While giving orders, Humphrey was struck in the chest by machine gun fire. He was laid to rest in the US Military Cemetery Molenhoek, which is located near Nijmegen, Holland. Humphrey’s family received several letters from the Army after his death.
Father Joseph P. Kenny was the chaplain for the regiment. He wrote that Humphrey wouldn’t order his men to do anything he wouldn’t do himself, so he personally led the attack on that day.
Maj. Gen. James M. Gavin, who was commanding the 82nd Airborne Division at the time, complimented Humphrey’s leadership and discipline.
Capt. Howard D. Kinney, Jr. said that the success of the mission was due to men such as Humphrey. According to Lt. Col. Robert McChrystal, Humphrey’s family had asked the War Department for his belongings, but they were unable to get anything.
However, six months ago, a friend reached out to McChrystal. The friend was a brigade commander in the 101st Airborne Division who was working with historians in Holland.
McChrystal then contacted Sgt. Maj. Thulai Van Maanan, an officer in the Dutch army who works to return WWII artifacts to the families of US troops.

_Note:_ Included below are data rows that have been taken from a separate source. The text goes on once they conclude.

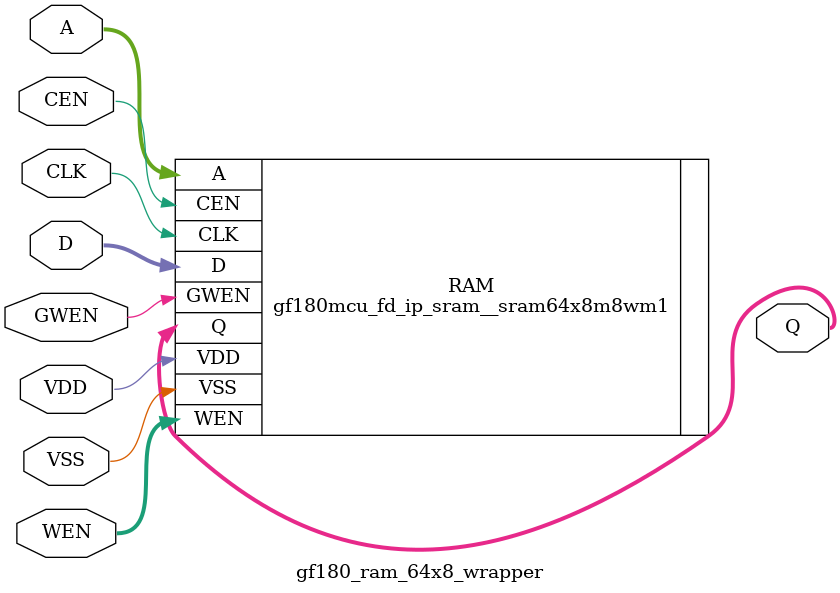
<source format=v>
module gf180_ram_64x8_wrapper (CEN,
    CLK,
    GWEN,
    VDD,
    VSS,
    A,
    D,
    Q,
    WEN);
 input CEN;
 input CLK;
 input GWEN;
 input VDD;
 input VSS;
 input [5:0] A;
 input [7:0] D;
 output [7:0] Q;
 input [7:0] WEN;


 gf180mcu_fd_ip_sram__sram64x8m8wm1 RAM (.CEN(CEN),
    .CLK(CLK),
    .GWEN(GWEN),
    .VDD(VDD),
    .VSS(VSS),
    .A({A[5],
    A[4],
    A[3],
    A[2],
    A[1],
    A[0]}),
    .D({D[7],
    D[6],
    D[5],
    D[4],
    D[3],
    D[2],
    D[1],
    D[0]}),
    .Q({Q[7],
    Q[6],
    Q[5],
    Q[4],
    Q[3],
    Q[2],
    Q[1],
    Q[0]}),
    .WEN({WEN[7],
    WEN[6],
    WEN[5],
    WEN[4],
    WEN[3],
    WEN[2],
    WEN[1],
    WEN[0]}));
endmodule

</source>
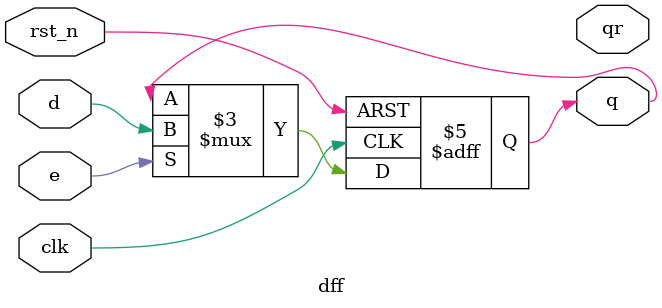
<source format=v>
module dff (
	input clk, 
	input rst_n,
	input e,
	input d,
	output reg q,
	output reg qr
);

reg q1;
reg q2;
reg qr1;
reg qr2;

//always @(posedge clk or negedge rst_n) begin
//	if (!rst_n) begin
//		q  <= 1'b0;
//		q1 <= 1'b0;
//		q2 <= 1'b0;
//	end else begin
//		q1 <= d;
//		q2 <= q1;
//		q  <= q2;
//	end
//end
//
//always @(posedge clk or negedge rst_n) begin
//	if (!rst_n) begin
//		qr  = 1'b0;
//		qr1 = 1'b0;
//		qr2 = 1'b0;
//	end else begin
//		qr1 = d;
//		qr2 = qr1;
//		qr  = qr2;
//	end
//end

always @(posedge clk or negedge rst_n) begin
	if (!rst_n)
		q <= 1'b0;
	else if (e)
		q <= d;
end

endmodule

</source>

A family in Holland had found the boots near the location of a field hospital in Nijmegen. They had kept the boots in the family the entire time since. Van Maanan was able to use a serial number to connect the boots to Humphrey, but he was unable to locate any living relatives.
The battalion then sent a sergeant major to Holland last week to retrieve the boots. They showed up in Fort Bragg on Saturday, just in time for All American Week.
According to McChrystal, there are various symbols that represent the airborne divisions, such as the airborne wings parachutist badge and the maroon beret. Still, he said, nothing represents the soul of a paratrooper like his jump boots.
Those boots were on him when he made his first jump at Airborne School. They were there for the innumerable miles of marches in training. The boots were the last thing in contact with the C-47 transport plane when Humphrey jumped during Operation Market Garden, and they were the first things to connect with the drop zone as he landed. And those boots were on his feet when he was hit with machine gun fire.
The boots will remain encased in glass to act as a reminder of the sacrifices made by many paratroopers over the years. They’ll be there to motivate the future generations of paratroopers to continue that legacy.